The Stratospheric Observatory for Infrared Astronomy (SOFIA) made the first-ever measurement of heavy atomic oxygen in Earth’s upper atmosphere.
Heavy oxygen is so called because it has 10 neutrons, rather than the normal eight of “main” oxygen, the form we breathe. Heavy oxygen is seen as a signature of biological activity, common in the lower atmosphere. Both forms are byproducts of photosynthesis, but main oxygen is consumed by the respiration of living things more than its heavy counterpart, leaving a larger concentration of heavy oxygen behind.
Illustration showing the layers of Earth’s atmosphere with the positions of the SOFIA aircraft and the two Oxygen 18 and Oxygen 16 molecules
This schematic shows the layers of Earth’s atmosphere, from the troposphere to the thermosphere. SOFIA observes from within the stratosphere and studied the ratio of main oxygen to heavy oxygen in the mesosphere and lower thermosphere, up to an altitude of about 124 miles (200 kilometers.) Credit: NASA/SOFIA/L. Proudfit
Little is known, however, about how this abundance of heavy oxygen permeates from the location of its creation near the ground into higher regions of the atmosphere. With its high spectral resolution, SOFIA’s GREAT instrument measured the ratio of main to heavy oxygen in the mesosphere and lower thermosphere, making the first spectroscopic detection of heavy oxygen outside a laboratory.
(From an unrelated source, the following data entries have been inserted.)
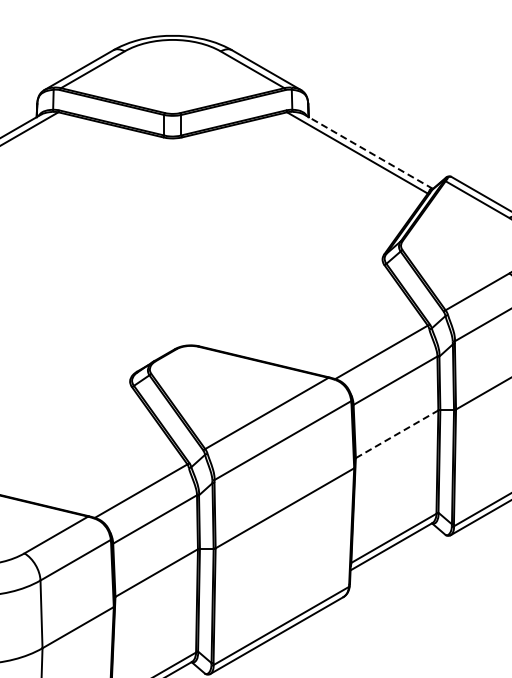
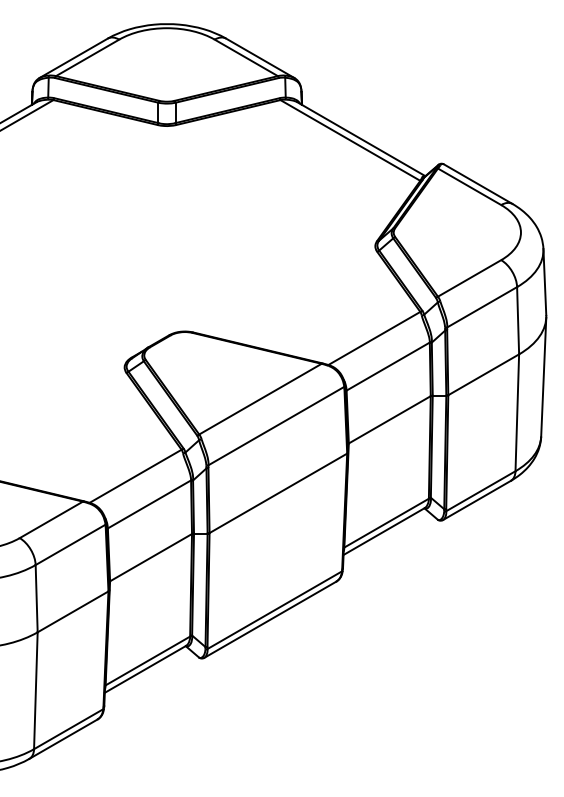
line: (368, 151) -> (361, 139), dashed -> solid
line: (397, 433) -> (390, 419), dashed -> solid

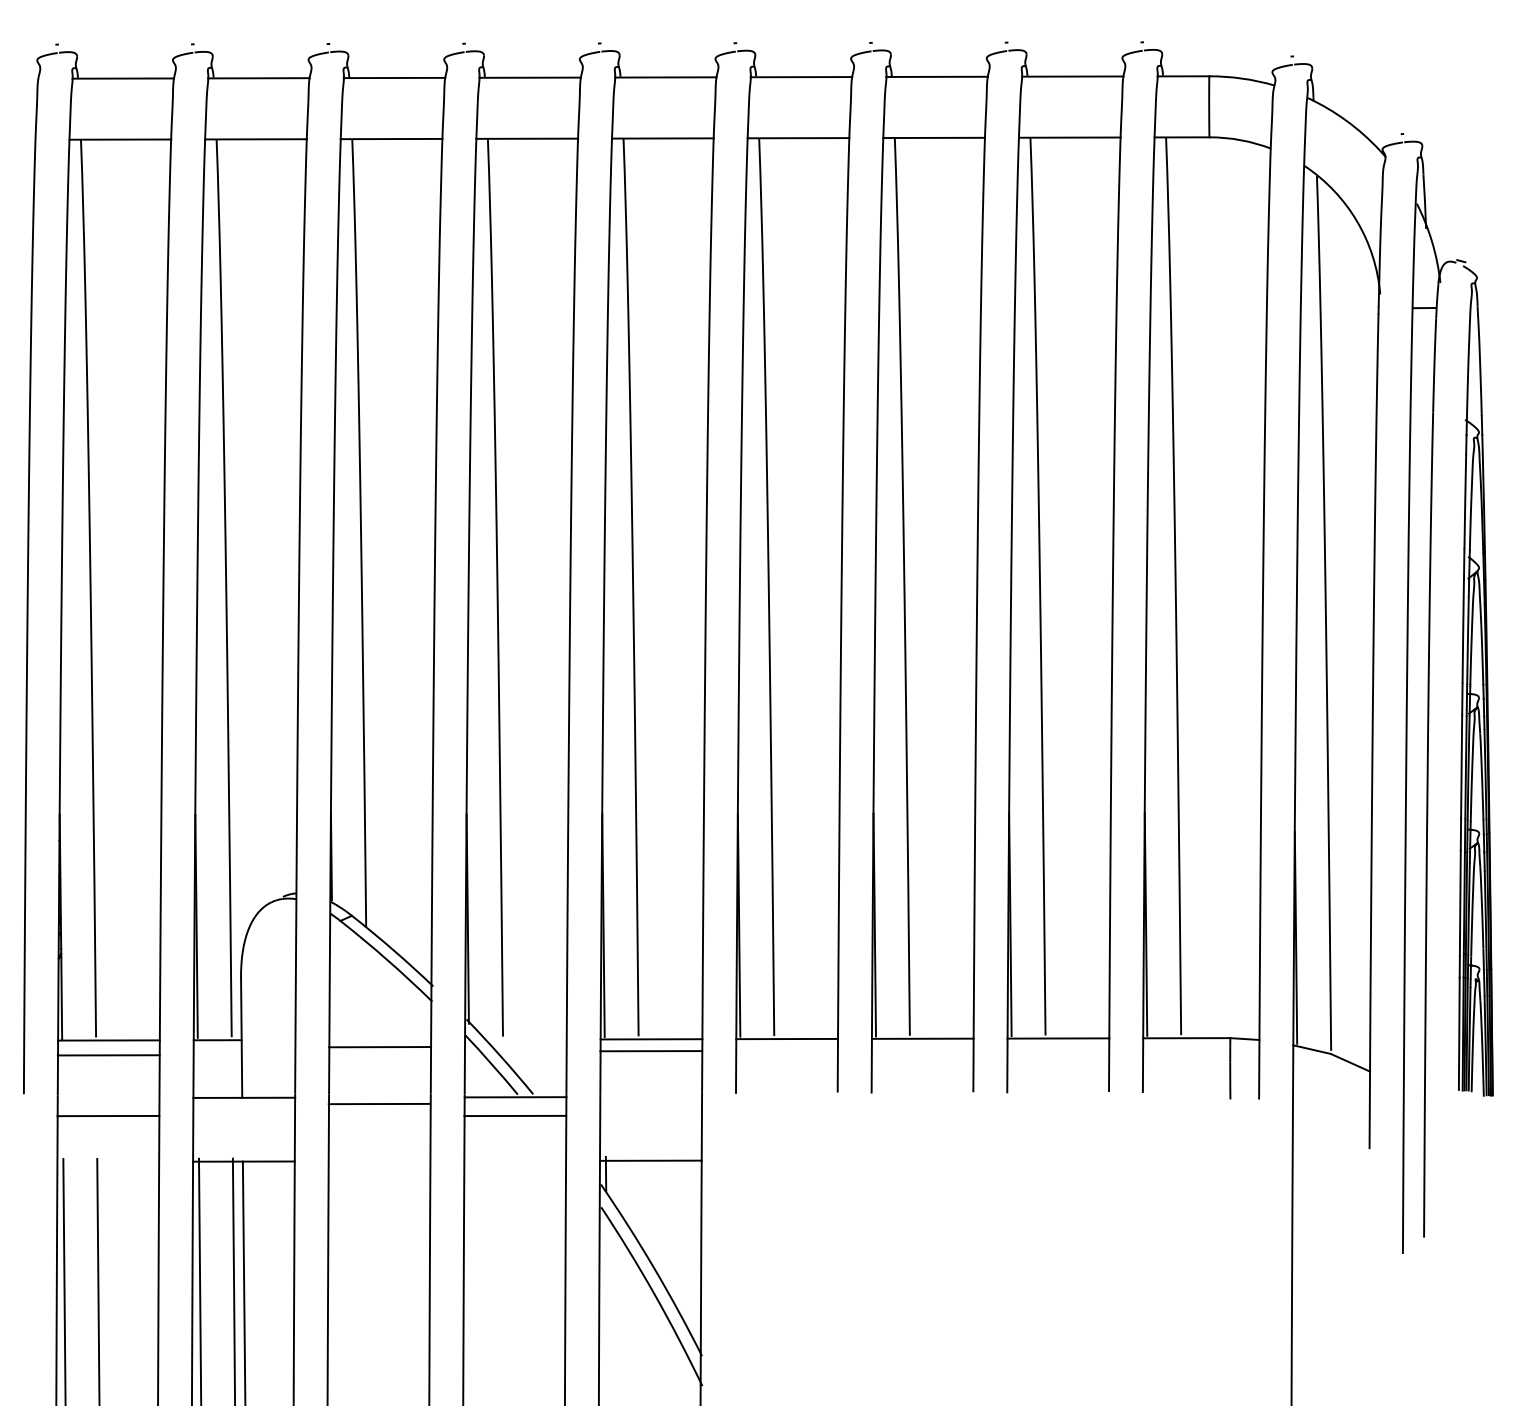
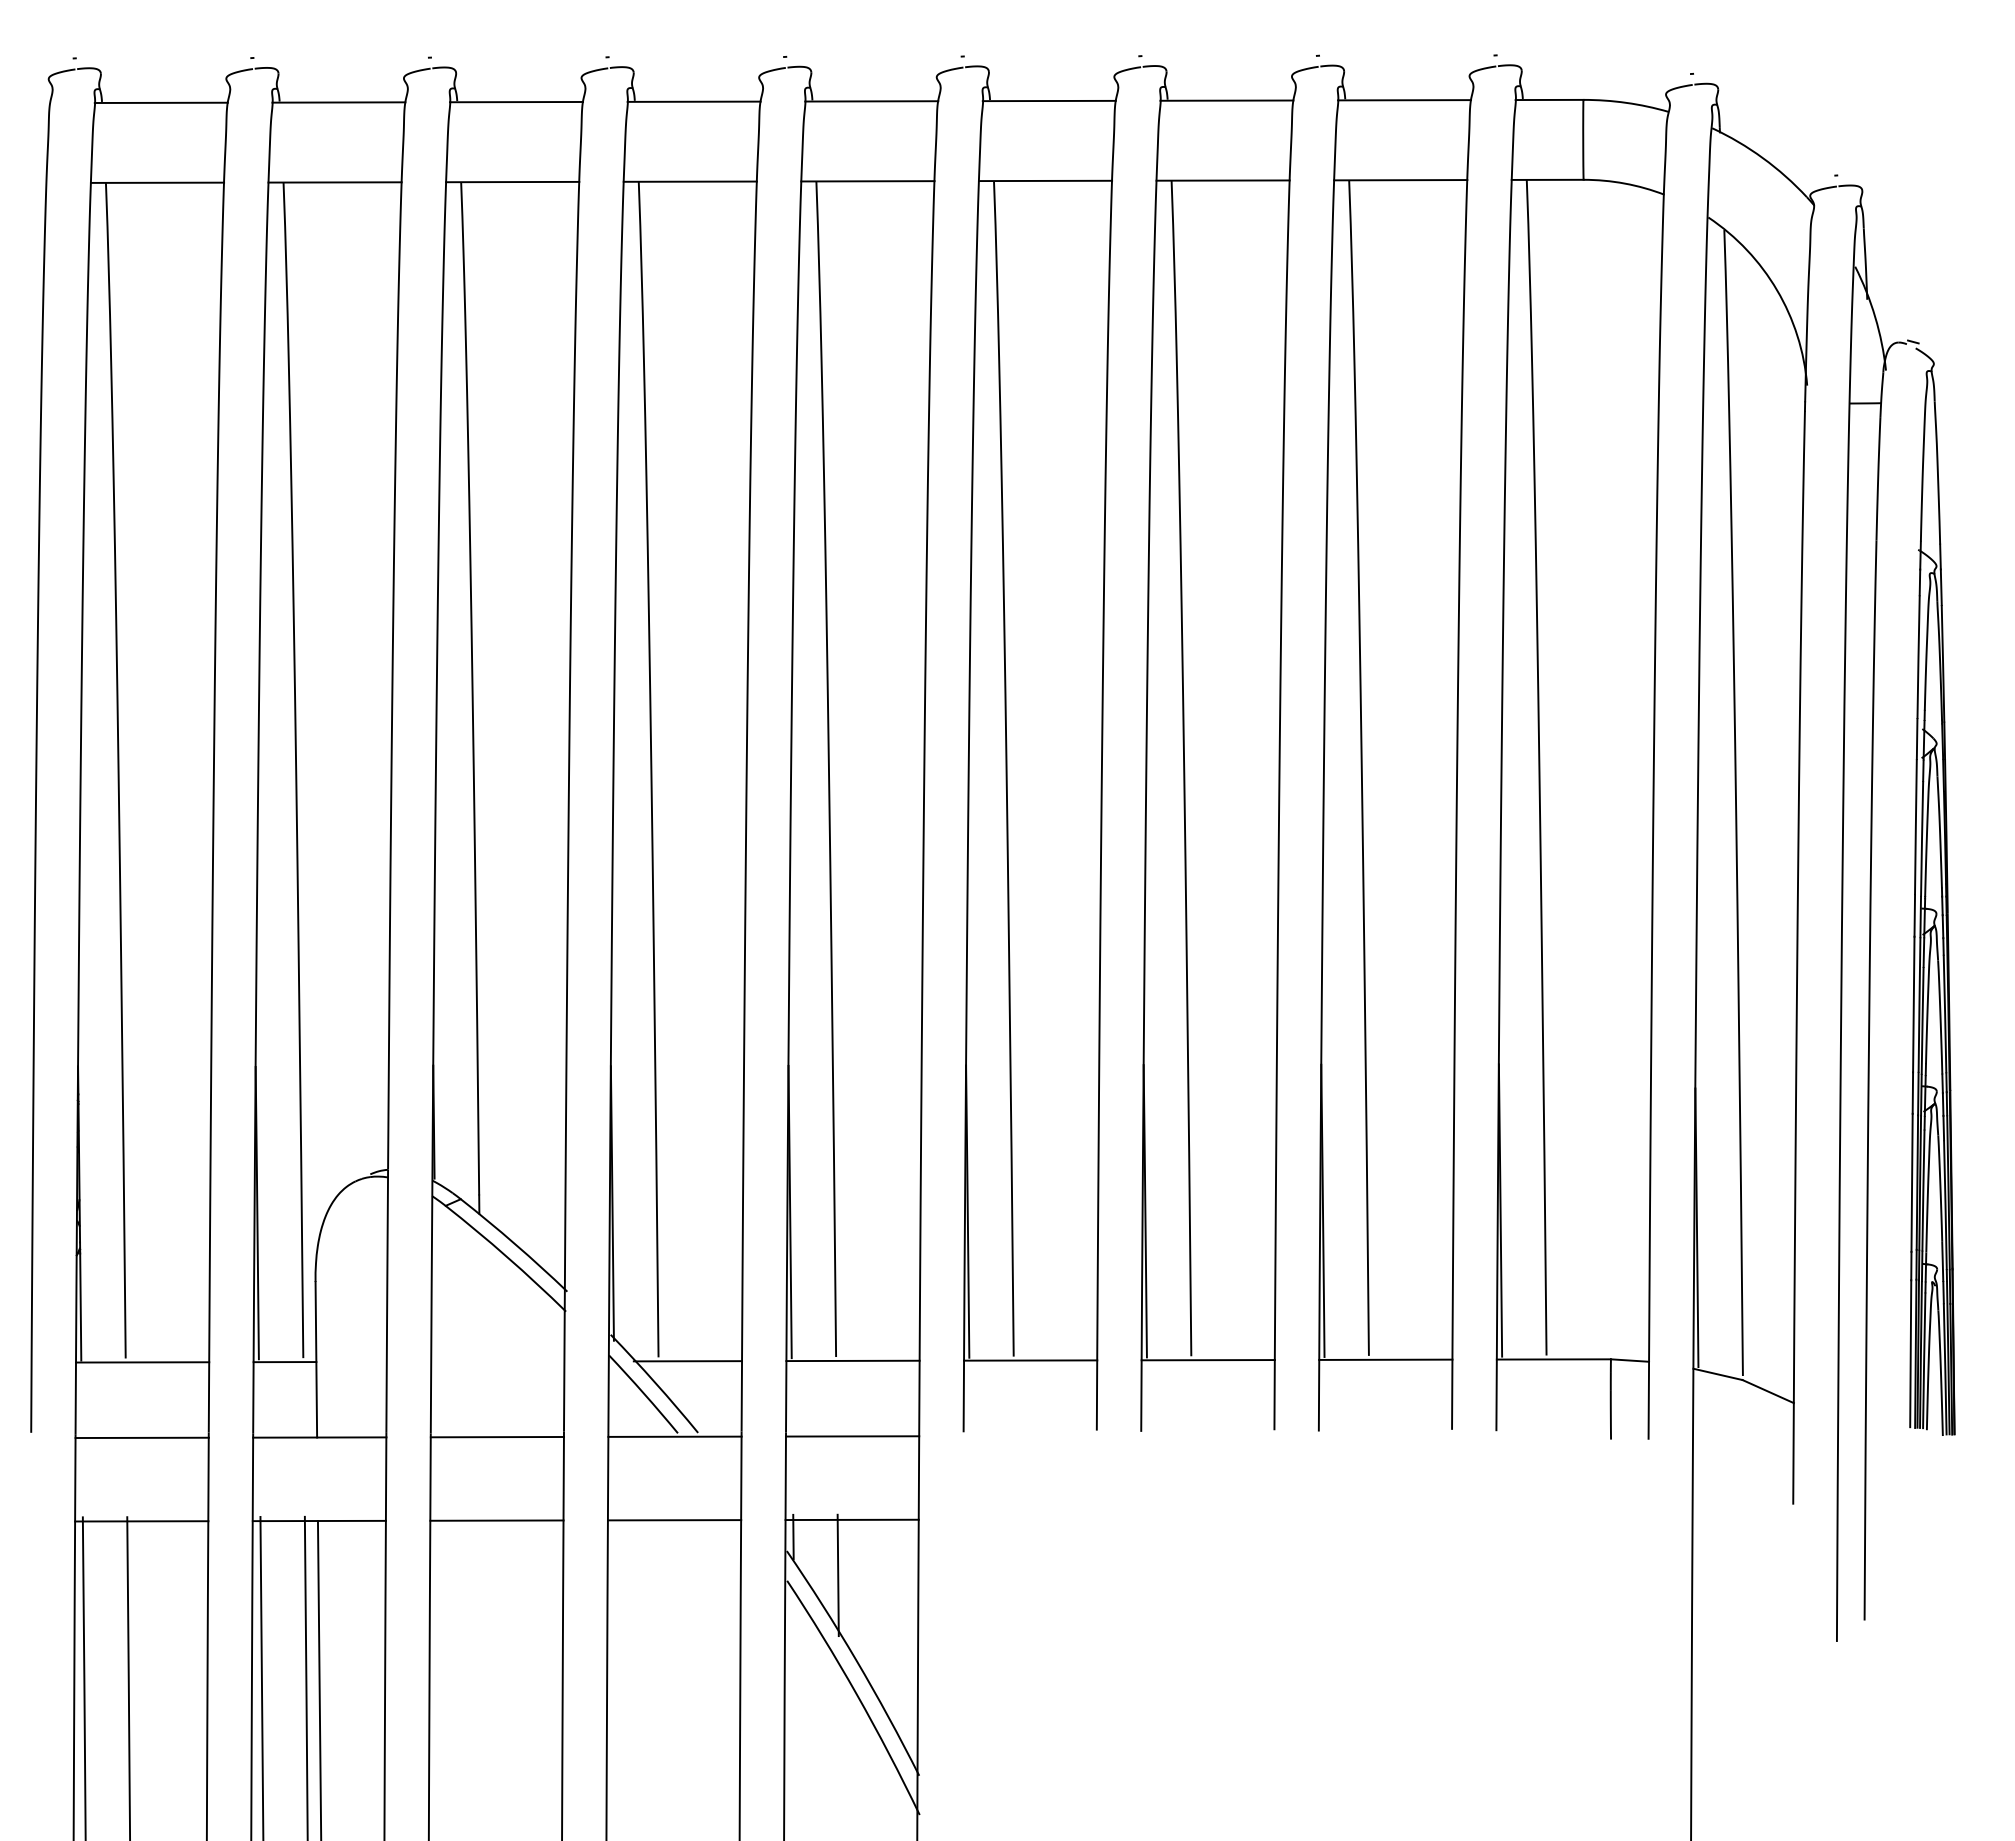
line: (525, 1039) -> (687, 1361), added
line: (380, 1046) -> (497, 1436), moved
line: (651, 1051) -> (852, 1436), moved
line: (108, 1055) -> (141, 1437), moved
line: (379, 1103) -> (496, 1520), moved
line: (108, 1116) -> (141, 1521), moved
line: (515, 1116) -> (674, 1520), moved
line: (639, 1203) -> (837, 1575), added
“It’s tracing biological activity — that’s well-proven,” said Helmut Wiesemeyer, a scientist at the Max Planck Institute for Radio Astronomy. “So far, the altitude to which this signature extends was thought to be 60 kilometers [around 37 miles] — so, barely the lower part of the mesosphere — and the question was, does it reach higher altitudes? And if it does, because there are no living organisms up there, the only way to reach higher altitudes would be an efficient vertical mixing.”
In other words, the only explanation for large concentrations of heavy oxygen in these regions is the upward and downward motion of air, which can have important implications for climate change.
Measuring heavy oxygen is complex because it looks so similar to main oxygen. From up in the stratosphere, SOFIA could separate the two against a lunar backdrop: the Moon’s brightness enabled the highest sensitivity to these hard-to-distinguish features.
This allowed the researchers to measure the main-to-heavy oxygen ratios up to 200 kilometers in the atmosphere. The results — published in Physical Review Research — ranged from a 382 to 468 factor difference in the two types of oxygen, similar to the ratio on the ground.
“There are processes that are altering these ratios. For Earth, this process is oxygenic life,” Wiesemeyer said — though there are other potential chemical explanations to be considered as well.
Wiesemeyer and his collaborators were very conservative in their uncertainty estimates, so they cannot completely attribute their heavy oxygen measurements to biology. Solar wind, for example, can also deliver heavy oxygen to Earth, but it is unlikely to make such a large contribution.
This pilot study measuring the balance between the two forms of oxygen proves a technique that atmospheric scientists could use to study vertical mixing. The study’s findings can also help better define a biologically relevant boundary of Earth’s atmosphere.
More ambitiously, future instruments that may be sensitive to various oxygen signatures can potentially use similar techniques to measure oxygen ratios in exoplanets. A combination of high oxygen abundances with an understanding of the vertical mixing on these exoplanets could indicate biological activity — though the group warns such a study would require huge sensitivities that current technologies do not have.
“The idea is to first understand what happens in front of your own door before you go into deeper studies elsewhere,” Wiesemeyer said.
These observations are too low for even low-orbit satellites, but too sensitive to be done from the ground. Stratospheric balloon-based observations may be able to offer potential follow-up studies in the future.
SOFIA was a joint project of NASA and the German Space Agency at DLR. DLR provided the telescope, scheduled aircraft maintenance, and other support for the mission. NASA’s Ames Research Center in California’s Silicon Valley managed the SOFIA program, science, and mission operations in cooperation with the Universities Space Research Association, headquartered in Columbia, Maryland, and the German SOFIA Institute at the University of Stuttgart. The aircraft was maintained and operated by NASA’s Armstrong Flight Research Center Building 703, in Palmdale, California. SOFIA achieved full operational capability in 2014 and concluded its final science flight on Sept. 29, 2022.